How do you divide: #5a^2+6a-9# into #25a^4#?

Use synthetic division. The process is somewhat like long division.

First choose a multiplier of #5a^2+6a-9# which will match the most significant part of #25a^4#.

That first multiplier is #color(red)(5a^2)#.

#5a^2 (5a^2+6a-9) = 25a^4+30a^3-45a^2#

Subtract this from the original polynomial to get a remainder...

#25a^4 - (25a^4+30a^3-45a^2) = -30a^3+45a^2#

Next choose a second multiplier to match the leading term of this remainder...

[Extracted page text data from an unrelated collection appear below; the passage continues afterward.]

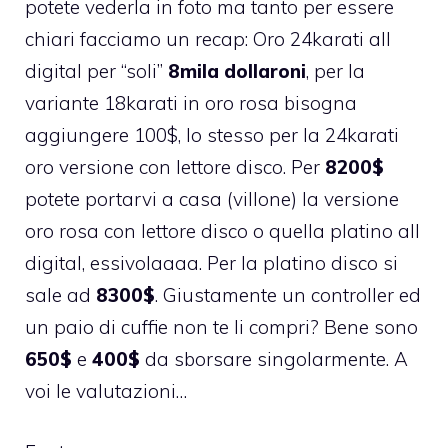
potete vederla in foto ma tanto per essere
chiari facciamo un recap: Oro 24karati all
digital per “soli”
8mila dollaroni
, per la
variante 18karati in oro rosa bisogna
aggiungere 100$, lo stesso per la 24karati
oro versione con lettore disco. Per
8200$
potete portarvi a casa (villone) la versione
oro rosa con lettore disco o quella platino all
digital, essivolaaaa. Per la platino disco si
sale ad
8300$
. Giustamente un controller ed
un paio di cuffie non te li compri? Bene sono
650$
e
400$
da sborsare singolarmente. A
voi le valutazioni…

The second multiplier is #color(red)(-6a)#

#-6a(5a^2+6a-9) = -30a^3+36a^2+54a#

Subtract this from the remainder to get a new remainder...

#(-30a^3+45a^2) - (-30a^3+36a^2+54a)#

#=9a^2-54a#

Next choose a third multiplier to match the leading term of this remainder...

The third multiplier is #color(red)(9/5)#

#9/5(5a^2+6a-9) = 9a^2+54/5a-81/5#

Subtract this from the previous remainder to get a new remainder...

#(9a^2-54a) - (9a^2+54/5a-81/5)#

#=-(54+54/5)a+81/5#

#=-(270+54)/5a+81/5#

#=(81-324a)/5#

#=81/5(1-4a)#

Adding all the multipliers we found together, we have:

#(25a^4) / (5a^2+6a-9)#

#= (5a^2-6a+9/5)+81/5*(1-4a)/(5a^2+6a-9)#

I think this is where you are expected to stop.

Like long division, you could carry on to find terms in #a^(-1)#, #a^(-2)#, etc., like the decimal places of a long division of numbers, but the result would probably not be very useful from an algebra perspective.